Pia und Mina – Zwei Sorgenfellchen

Allgemein Posted on Wed, August 21, 2013 19:23:14

Liebe Heuwusler-Freunde,

heute möchten wir Euch zwei unserer Sorgenkinder vorstellen:

Pia und Mina wurden zusammen mit Kastrat Mucki am 12.07.2013 bei den Heuwuslern abgegeben. Die ehemalige Besitzerin musste in eine kleinere Wohnung umziehen und konnte das Meerschweinchen-Trio dorthin leider nicht mitnehmen.
Wir wurden im ersten Telefonat darüber informiert, dass 2 Schweinchen etwas Fellverlust haben, was für uns natürlich kein Kriterium darstellte, diese Tiere dann nicht aufzunehmen. Allerdings waren wir dann bei der Übergabe der 3 doch etwas perplex. Beide Mädchen zeigten kahle Stellen am Bauch, an den Füßen, Po und Nase. Die Haut war extrem heiss und sehr klebrig.

Dies ist Meeri-Mädchen Pia, sie ist im Juli 2008 geboren. Viele, die Pia bei uns auf der Pflegestelle schon kennenlernen durften sagen, sie ähnelt fast einem Opossum.


Bei Pia sind die Haare sehr strohig, die Rückenpartie wird nur noch durch ein paar störrische Härchen bedeckt. Der Po ist nackt:

Meerschweinchen-Mädel Mina ist bereits 6 Jahre alt. Sie hatte vor ca. 1 Jahr eine Augenverletzung, die trotz der vom TA angeordneten Therapie nicht verheilte. Das Auge ist weißlich trüb und Mina kann auch auf diesem Auge nichts mehr sehen. Wie auch bei Pia ist massiver Fellverlust zu bedauern. Ihr Bauch ist vollkommen nackig.



Uns wurde ein TA-Attest ausgehändigt, das bescheinigt, dass Pia im Jahr 2010 mit Fellverlust vorgestellt wurde, aber keine Ursache erkannt wurde. Eine parasitologische Untersuchung war negativ, eine Behandlung gegen möglichen Pilz war nicht erfolgreich. Unglücklicherweise erkannte der TA nicht die Problematik des Fellverlustes bedingt durch Hormonelle Störungen. Die Tiere blieben daher 3 1/2 Jahre lang unbehandelt smiley

Natürlich haben wir alle 3 Meerschweinchen sofort unserer Tierärztin vorgestellt. Diese diagnostizierte ein enormes Hormonproblem (Anmerkung: Beide Mädchen haben unerwarteterweise KEINE Eierstockzysten). Der Östrogenspiegel wurde per Blutabnahme gemessen. Alle weiteren Organbefunde wie Leber, Niere etc. sind laut Blutbild Gott sei Dank unauffällig bzw. für das Alter sehr gut.
Beide Tiere bekamen 3 Hormonspritzen im Abstand von je 1 Woche, zusätzlich bekommen sie längerfristig noch eine homöopathisch/isopathische Therapie und Vitamin-Zugaben. Leider müssen wir aber sagen, dass die Behandlung bisher nicht sonderliche Erfolge gebracht hat und sich der Zustand nur in minimalen Schritten bessert. Man braucht halt viel Geduld, die 3 1/2 Jahre Zeitverlust können nicht aufgeholt werden. Die Hormontherapie wird in ein paar Wochen noch einmal wiederholt werden.

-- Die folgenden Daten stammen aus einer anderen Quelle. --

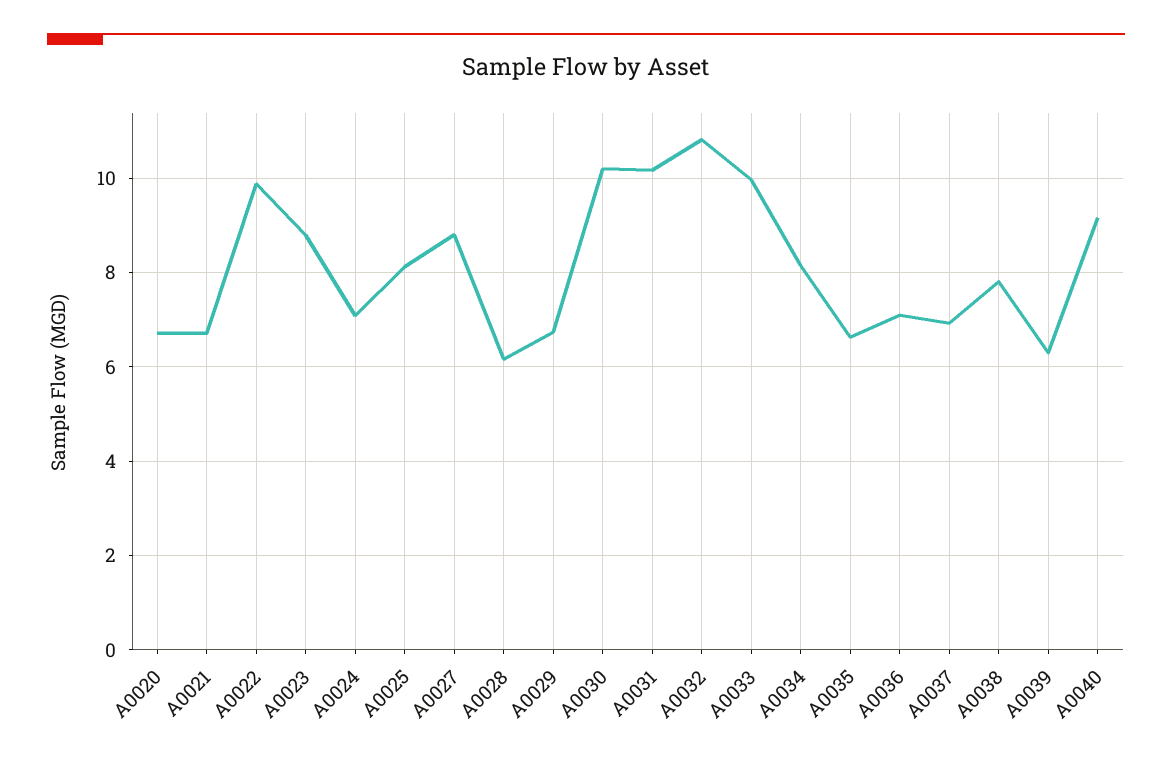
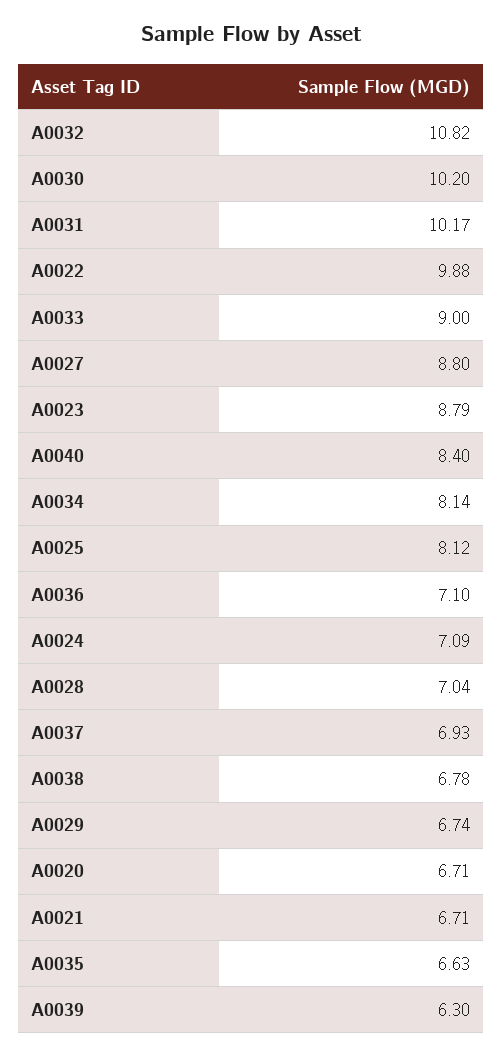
  {
    "A0020": 6.71,
    "A0021": 6.71,
    "A0022": 9.88,
    "A0023": 8.79,
    "A0024": 7.09,
    "A0025": 8.12,
    "A0027": 8.8,
-   "A0028": 6.2,
+   "A0028": 7.04,
    "A0029": 6.74,
    "A0030": 10.2,
    "A0031": 10.17,
    "A0032": 10.82,
-   "A0033": 10,
+   "A0033": 9,
    "A0034": 8.14,
    "A0035": 6.63,
    "A0036": 7.1,
    "A0037": 6.93,
-   "A0038": 7.8,
+   "A0038": 6.78,
    "A0039": 6.3,
-   "A0040": 9.2
+   "A0040": 8.4
  }

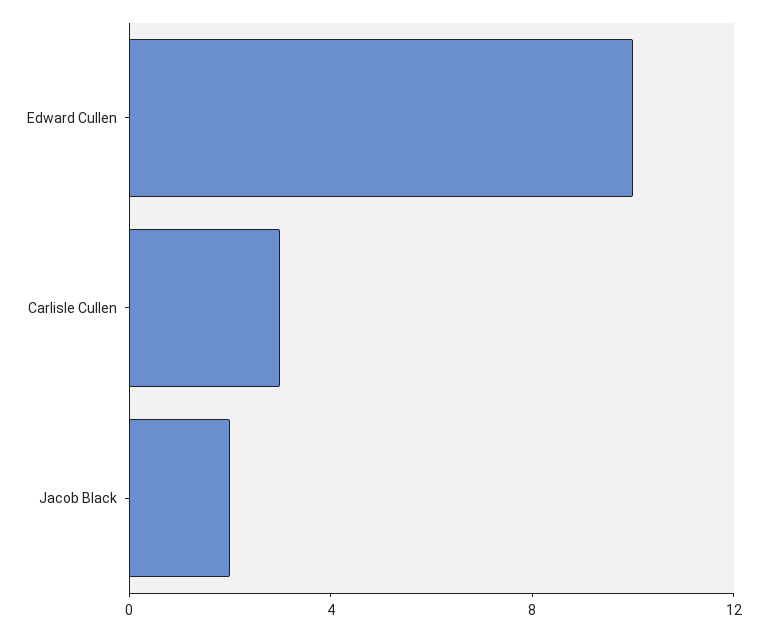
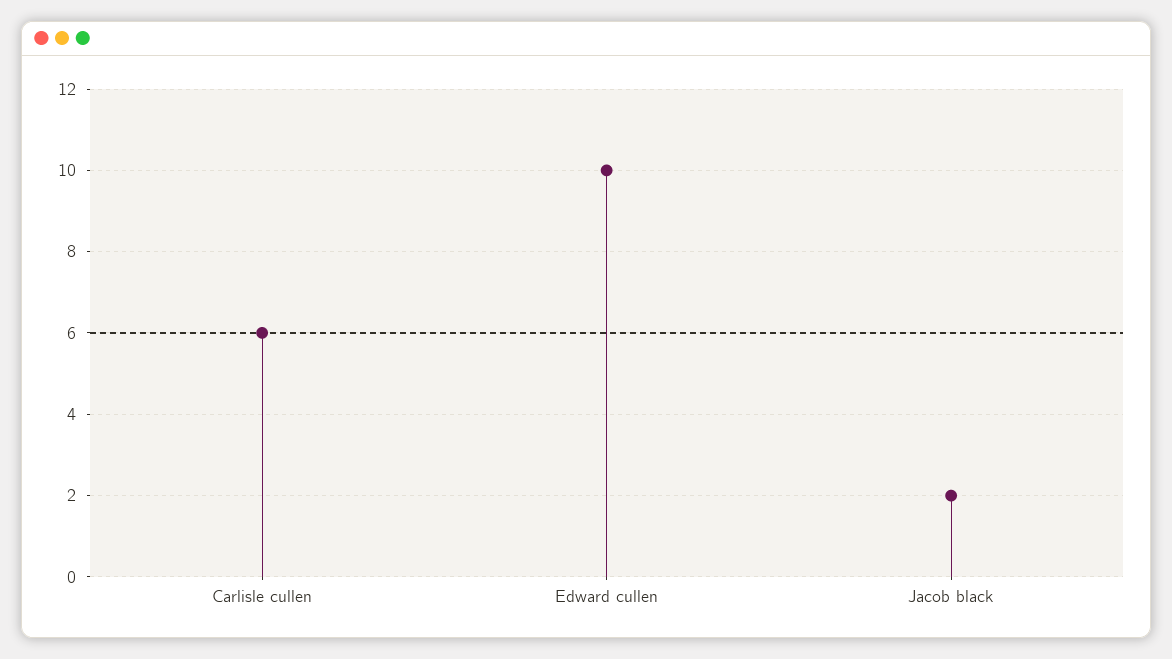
  {
    "Edward Cullen": 10,
-   "Carlisle Cullen": 3,
+   "Carlisle Cullen": 6,
    "Jacob Black": 2
  }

Beide Meeri-Mädel sind wirklich lebenslustige Gesellinnen. Sie kommen sofort her um zu sehen ob es eine Leckerei gibt, die man abstauben kann. Sie sind vollkommen unerschrocken, im Freilauf sehr neugierig und wirkliche Herzenstiere die man einfach liebhaben muss.

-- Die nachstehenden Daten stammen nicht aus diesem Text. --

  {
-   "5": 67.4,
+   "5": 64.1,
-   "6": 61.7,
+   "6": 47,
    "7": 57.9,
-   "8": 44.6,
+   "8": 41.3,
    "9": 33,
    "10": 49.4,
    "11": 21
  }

Wir wagen es ja gar nicht zu hoffen, dass sich für diese beiden Damen ein tierlieber Mensch findet, der sie trotz des Fellproblems bei sich aufnehmen möchte. Aber wir würden uns ganz arg freuen, wenn sich vielleicht jemand finden würde, der die Patenschaft für Pia und/oder Mina übernehmen möchte.

Bei Kastrat Mucki wurde ein Leistenbruch diagnostiziert der ihn erfreulicherweise nicht beeinträchtigt. Er konnte bereits an einen ganz tollen Platz zu einer 6-fachen Heuwusler-Adoptantin vermittelt werden.
Was für ein Glück! Danke, liebe Doris!smiley

Für Pia und Mina dagegen scheint das Happy-End wahrscheinlich noch in etwas weiterer Ferne zu liegen smiley


Update:

Am 23.08.2013 mussten wir Mina’s linkes, eingetrübtes Auge operativ entfernen lassen. Sie hatte plötzlich ein blutunterlaufenes Auge und der Augapfel wurde sichtbar nach außen gedrückt. In der Tierklinik wurde der Augeninnendruck gemessen; dieser lag bei 29 (bis 17 ist im Referenzbereich). Mina hatte eine Uveitis (Regenbogenhautentzüdung) und ein Glaukom; das Auge konnte leider nicht gerettet werden. Sie hat die Operation Gott sei Dank gut überstanden und ist schon wieder munter, frisst gut und freut sich des Lebens.